Miranda laughed to herself. She was even starting to sound as pretentious as an artist.
It wasn’t until she had found a seat and the bus lurched away from the curb that it occurred to her she should be afraid.
She should be staring at the floor and fighting off the voices in her head. She should be counting the blocks from club to home and repeating them like a mantra.
Here it was, late December; the weather had finally turned cold, and another hard freeze was forecast for Monday night. She had been back in the city since early October, and back onstage since Thanksgiving. The first few shows had been hard . . . she had trouble balancing the emotional flow of the audience without losing her shields, and the effort had cost her two-day migraines with accompanying hangovers.

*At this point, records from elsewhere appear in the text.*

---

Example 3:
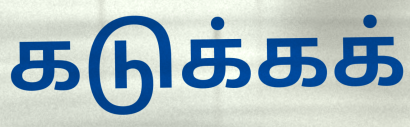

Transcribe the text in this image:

கடுக்கக்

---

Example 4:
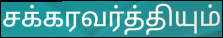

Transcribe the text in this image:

சக்கரவர்த்தியும்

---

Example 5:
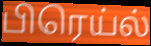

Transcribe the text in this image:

பிரெய்ல்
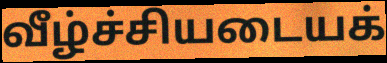
வீழ்ச்சியடையக்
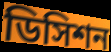
ডিসিশন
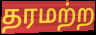
தரமற்ற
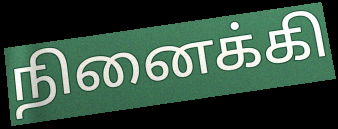
நினைக்கி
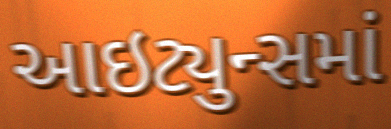
આઇટ્યુન્સમાં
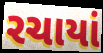
રચાયાં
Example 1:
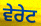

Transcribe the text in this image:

ਵੇਰੇਟ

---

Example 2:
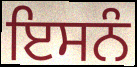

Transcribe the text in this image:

ਇਸਨੰ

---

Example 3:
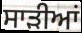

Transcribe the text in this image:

ਸਾਡ਼ੀਆਂ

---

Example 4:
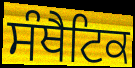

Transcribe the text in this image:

ਸੰਥੈਟਿਕ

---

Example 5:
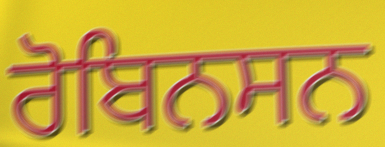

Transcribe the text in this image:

ਰੋਬਿਨਸਨ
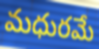
మధురమే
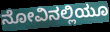
ನೋವಿನಲ್ಲಿಯೂ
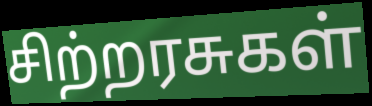
சிற்றரசுகள்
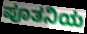
ಪೂತನಿಯ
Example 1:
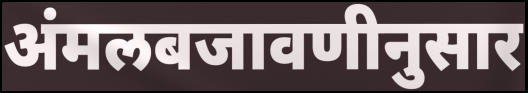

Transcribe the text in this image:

अंमलबजावणीनुसार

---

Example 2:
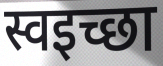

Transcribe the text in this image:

स्वइच्छा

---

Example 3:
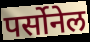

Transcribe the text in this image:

पर्सोनेल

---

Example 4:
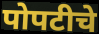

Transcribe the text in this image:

पोपटीचे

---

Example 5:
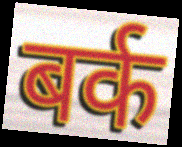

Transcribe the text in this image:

बर्क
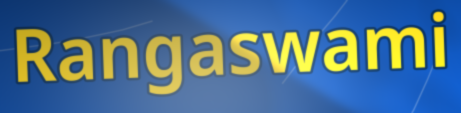
Rangaswami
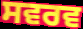
ਸਵਰਵ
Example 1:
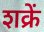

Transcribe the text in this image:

शक्रें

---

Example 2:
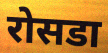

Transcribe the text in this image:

रोसडा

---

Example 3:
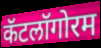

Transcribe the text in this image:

कॅटलॉगोरम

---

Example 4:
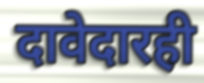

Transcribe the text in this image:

दावेदारही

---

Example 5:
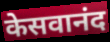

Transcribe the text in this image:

केसवानंद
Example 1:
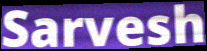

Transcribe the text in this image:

Sarvesh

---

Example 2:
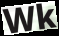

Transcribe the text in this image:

Wk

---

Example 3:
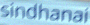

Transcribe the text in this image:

sindhanai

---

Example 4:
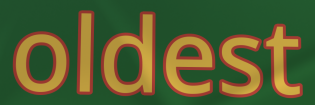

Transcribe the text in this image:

oldest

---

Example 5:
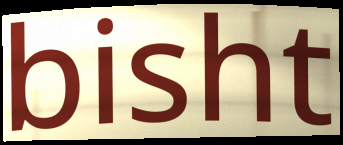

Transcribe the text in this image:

bisht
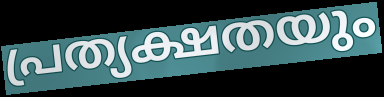
പ്രത്യക്ഷതയും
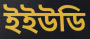
ইইউডি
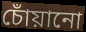
চোঁয়ানো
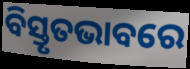
ବିସ୍ତୃତଭାବରେ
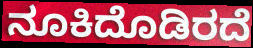
ನೂಕಿದೊಡಿರದೆ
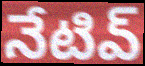
నేటివ్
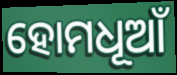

Still, she refused to give up, and after a week, her training started to come back to her. Now she found herself actually excited before a show, and working with real enthusiasm on her original material. She was thinking of debuting the first song at the next gig.
A few days ago a woman had come up to her after the set and asked about representing her. Her card was still in Miranda’s wallet, the reality of the slip of stiff paper almost too good to be true; she’d Googled the woman and found out she was legit, and was strongly considering accepting her offer. Denise MacNeil had said that she could get Miranda into at least three more venues and, if she could get a demo made, probably land her a recording contract.

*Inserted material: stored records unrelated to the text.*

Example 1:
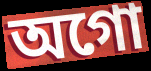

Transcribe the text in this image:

অগো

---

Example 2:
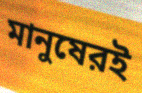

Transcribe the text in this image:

মানুষেরই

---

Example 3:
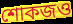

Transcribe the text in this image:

শোকজও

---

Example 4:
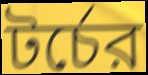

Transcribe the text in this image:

টর্চের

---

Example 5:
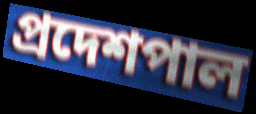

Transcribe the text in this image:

প্রদেশপাল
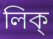
লিক্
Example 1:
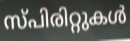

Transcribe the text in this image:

സ്പിരിറ്റുകൾ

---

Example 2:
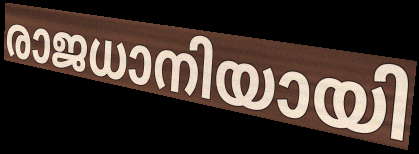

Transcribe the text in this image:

രാജധാനിയായി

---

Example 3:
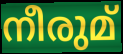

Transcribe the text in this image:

നീരുമ്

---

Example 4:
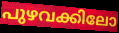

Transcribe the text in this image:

പുഴവക്കിലോ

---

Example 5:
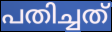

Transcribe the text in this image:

പതിച്ചത്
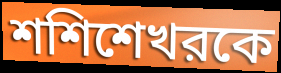
শশিশেখরকে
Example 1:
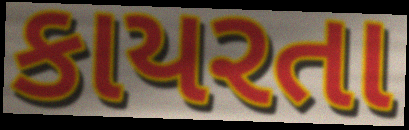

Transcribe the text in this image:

કાયરતા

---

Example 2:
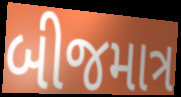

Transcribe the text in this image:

બીજમાત્ર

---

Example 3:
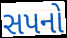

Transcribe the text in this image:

સપનો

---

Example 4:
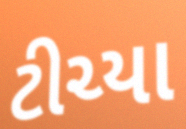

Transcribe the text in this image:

ટીચ્યા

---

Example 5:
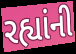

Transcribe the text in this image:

રહ્યાંની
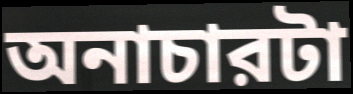
অনাচারটা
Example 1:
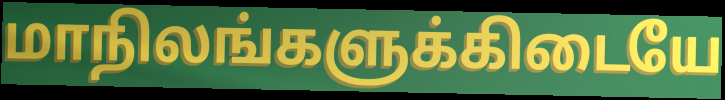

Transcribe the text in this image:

If things kept up, she might end up in the studio by spring. The thought made her beam even wider.
She looked around at the other people on the bus with her, letting her shields thin out just enough that she could assess whether any of them were a threat, but unless the old woman in the walker was hiding a gun, there was nothing to worry about.
Reclaiming her own mind, it turn
ed out, was all she needed to start living her own life.

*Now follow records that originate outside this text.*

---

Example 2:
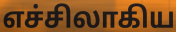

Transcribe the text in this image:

எச்சிலாகிய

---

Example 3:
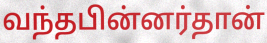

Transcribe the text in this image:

வந்தபின்னர்தான்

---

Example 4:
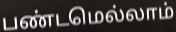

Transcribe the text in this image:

பண்டமெல்லாம்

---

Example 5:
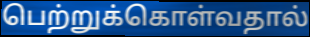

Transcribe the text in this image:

பெற்றுக்கொள்வதால்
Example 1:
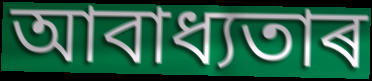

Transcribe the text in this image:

আবাধ্যতাৰ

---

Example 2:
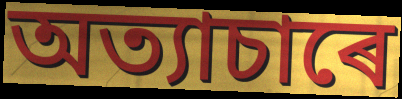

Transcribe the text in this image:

অত্যাচাৰে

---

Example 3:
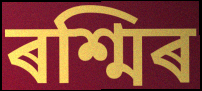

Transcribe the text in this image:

ৰশ্মিৰ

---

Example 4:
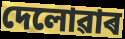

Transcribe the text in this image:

দেলোৱাৰ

She looked people in the eye now—sometimes she didn’t want to, but she forced herself, to make sure she didn’t start to slip again. Most of the time people smiled. Some looked away. Those were the ones to keep an eye on. They were hiding something.
She was grateful to have the rest of the night free. She made it a point never to schedule sessions with Sophie the night after a show; she liked to have some downtime. Plus, whenever she tried to work out after she’d been performing, she was inevitably tired and distracted and Sophie ended up beating the crap out of her. On other nights, she was finally able to hold her own . . . for a few minutes, anyway. She was far from a warrior, but she was making progress.
Miranda also wanted the night off because there was something she needed to do.
She let the bus carry her past her stop, down Lamar; past the mammoth Whole Foods flagship store, past Book People, past the University of Texas campus . . . all the way up past Thirty-Eighth Street, with a dozen stops in between.
Yanking the stop cord, she swung to her feet and bumped her way past the few people still on the bus. Then she stepped out into the frigid night air, pulling her coat tighter around her, and stood in front of the Travis County Psychiatric Hospital for a long minute, just thinking.
The intake desk was open twenty-four hours. She picked her way along the tall hurricane fence that surrounded the industrial gray buildings, not in any hurry to go inside, but eventually she faced the glass doors of the main lobby and had to make a decision.
When the doors shut behind her, she stopped and grounded to quell the first stirrings of anxiety in her stomach, and she forced twice as much energy as usual into her shields as soon as the whispers began in her head.
She could feel them rubbing against her mind—light fingers of ghostly presence, some crawling with madness, some just . . . empty. Hollow people, scarecrow people, full of nothing but screams . . . how the doctors and nurses could bear it, she couldn’t fathom. Maybe they were numb. So many humans were.